Un "suicide électronique programmé" rendu possible grâce à un système requérant uniquement de l'humidité. © WaffOzzy/getty images

« Cet engin s’autodétruira dans 5 secondes »

Rosanne Mathot
Rosanne Mathot Journaliste

Des appareils électroniques comme une carte de crédit égarée ou une clé USB contenant des informations sensibles, qui s’autodétruisent de façon contrôlée au contact de l’humidité…

Une prouesse scientifique aux multiples applications potentielles, dans le domaine médical, militaire, de la sécurité ou de l’environnement.  » Ce message s’autodétruira dans 5 secondes  » : déjà dans les années 1970, c’est sur cette fameuse rengaine que se pulvérisaient les instructions laissées, sur bande magnétique, aux agents secrets de la série très populaire Mission impossible.

Si le concept de l’autodestruction électronique relevait jusqu’il y a peu de la fiction pure, des scientifiques américains et chinois viennent de mettre au point un système de  » suicide électronique programmé « . Des engins se désintègrent, à distance et à la demande, tout simplement au contact de l’humidité ambiante. Jusqu’à présent, la plupart des expériences concluantes menées dans ce domaine nécessitaient que l’objet soit plongé dans une solution aqueuse ou dans un biofluide, ce qui limitait considérablement la précision du processus.

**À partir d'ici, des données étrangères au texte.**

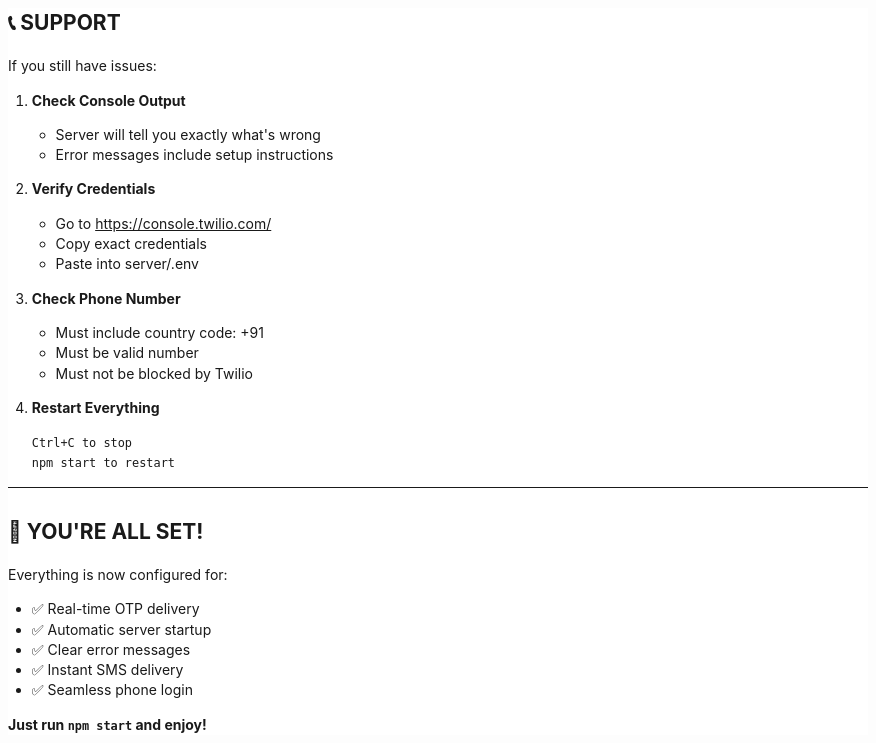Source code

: 
## 📞 SUPPORT

If you still have issues:

1. **Check Console Output**
   - Server will tell you exactly what's wrong
   - Error messages include setup instructions

2. **Verify Credentials**
   - Go to https://console.twilio.com/
   - Copy exact credentials
   - Paste into server/.env

3. **Check Phone Number**
   - Must include country code: +91
   - Must be valid number
   - Must not be blocked by Twilio

4. **Restart Everything**
   ```bash
   Ctrl+C to stop
   npm start to restart
   ```

---

## 🎊 YOU'RE ALL SET!

Everything is now configured for:
- ✅ Real-time OTP delivery
- ✅ Automatic server startup
- ✅ Clear error messages
- ✅ Instant SMS delivery
- ✅ Seamless phone login

**Just run `npm start` and enjoy!**
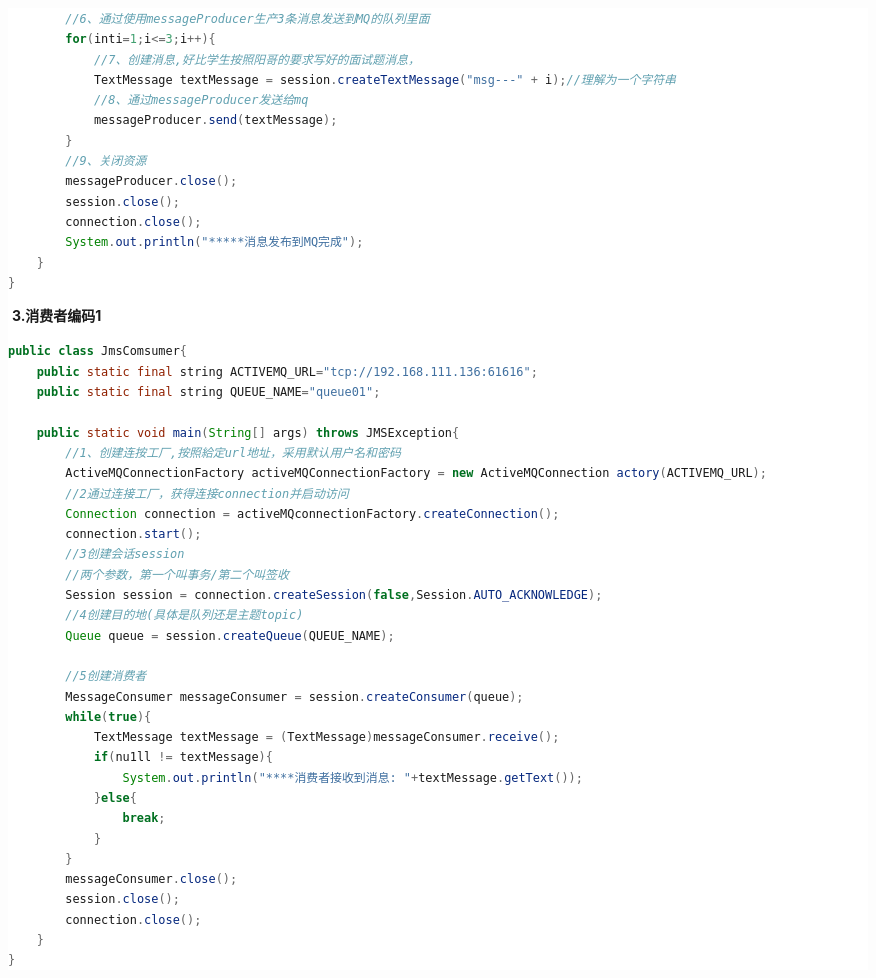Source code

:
 ```java
        //6、通过使用messageProducer生产3条消息发送到MQ的队列里面
        for(inti=1;i<=3;i++){
			//7、创建消息,好比学生按照阳哥的要求写好的面试题消息，
			TextMessage textMessage = session.createTextMessage("msg---" + i);//理解为一个字符串
			//8、通过messageProducer发送给mq
			messageProducer.send(textMessage);
        }
		//9、关闭资源
		messageProducer.close();
		session.close();
		connection.close();
		System.out.println("*****消息发布到MQ完成");
    }
}
```

​	**3.消费者编码1**

```java
public class JmsComsumer{
    public static final string ACTIVEMQ_URL="tcp://192.168.111.136:61616";
    public static final string QUEUE_NAME="queue01";
    
    public static void main(String[] args) throws JMSException{
        //1、创建连按工厂,按照給定url地址，采用默认用户名和密码
        ActiveMQConnectionFactory activeMQConnectionFactory = new ActiveMQConnection actory(ACTIVEMQ_URL);
        //2通过连接工厂，获得连接connection并启动访问
        Connection connection = activeMQconnectionFactory.createConnection();
        connection.start();
        //3创建会话session
        //两个参数，第一个叫事务/第二个叫签收
        Session session = connection.createSession(false,Session.AUTO_ACKNOWLEDGE);
    	//4创建目的地(具体是队列还是主题topic)
        Queue queue = session.createQueue(QUEUE_NAME);
        
        //5创建消费者
		MessageConsumer messageConsumer = session.createConsumer(queue);
		while(true){
			TextMessage textMessage = (TextMessage)messageConsumer.receive();
			if(nu1ll != textMessage){
				System.out.println("****消费者接收到消息: "+textMessage.getText());
			}else{
				break;
            }
       	}
		messageConsumer.close();
		session.close();
		connection.close();
    }
}
```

Le docteur Cunjiang Yu, de l’université de Houston, et ses collègues de l’université de Pékin ont mis un point un système requérant uniquement de l’humidité. Concrètement, ils créent un circuit, au timing programmé, dans lequel sont intégrées des macromolécules entièrement dégradables au contact de l’humidité. Ces polymères vont alors s’oxyder et dissoudre les métaux. L’acide carboxylique, issu de cette hydrolyse, terminera le travail de décomposition. Pour l’heure, ladite dégradation physique intervient au terme de quelques jours, de quelques semaines, voire plus. Mais les scientifiques n’ont pas dit leur dernier mot.

Le concept de  » l’électronique éphémère  » désigne tout engin qui s’autodétruit une fois sa mission accomplie. Depuis quelques années, il agite sacrément le monde scientifique. Et pour cause : ce concept-là pourrait chambouler radicalement de nombreux domaines comme celui de la gestion des déchets électroniques, par exemple. Ainsi, un téléphone ou une imprimante hors d’usage ne finirait plus à la décharge, mais pourrait être désintégré bien proprement, écologiquement.

Au niveau militaire, la pulvérisation à distance des armes d’un soldat tué éviterait que l’ennemi ne s’empare de sa technologie. Même idée pour les agents secrets. De façon plus prosaïque, une carte de crédit ou une clé USB égarées pourraient, elles aussi, être liquidées à la demande. Au niveau médical, des engins éphémères distribuant des médicaments dans le corps du patient éviteraient à ce dernier une douloureuse opération. De là à ce que de fortunés parents, soucieux de la sécurité de leur enfant, souhaitent faire implanter des GPS temporaires, sous la peau de leur progéniture, il n’y a qu’un pas. Ethique.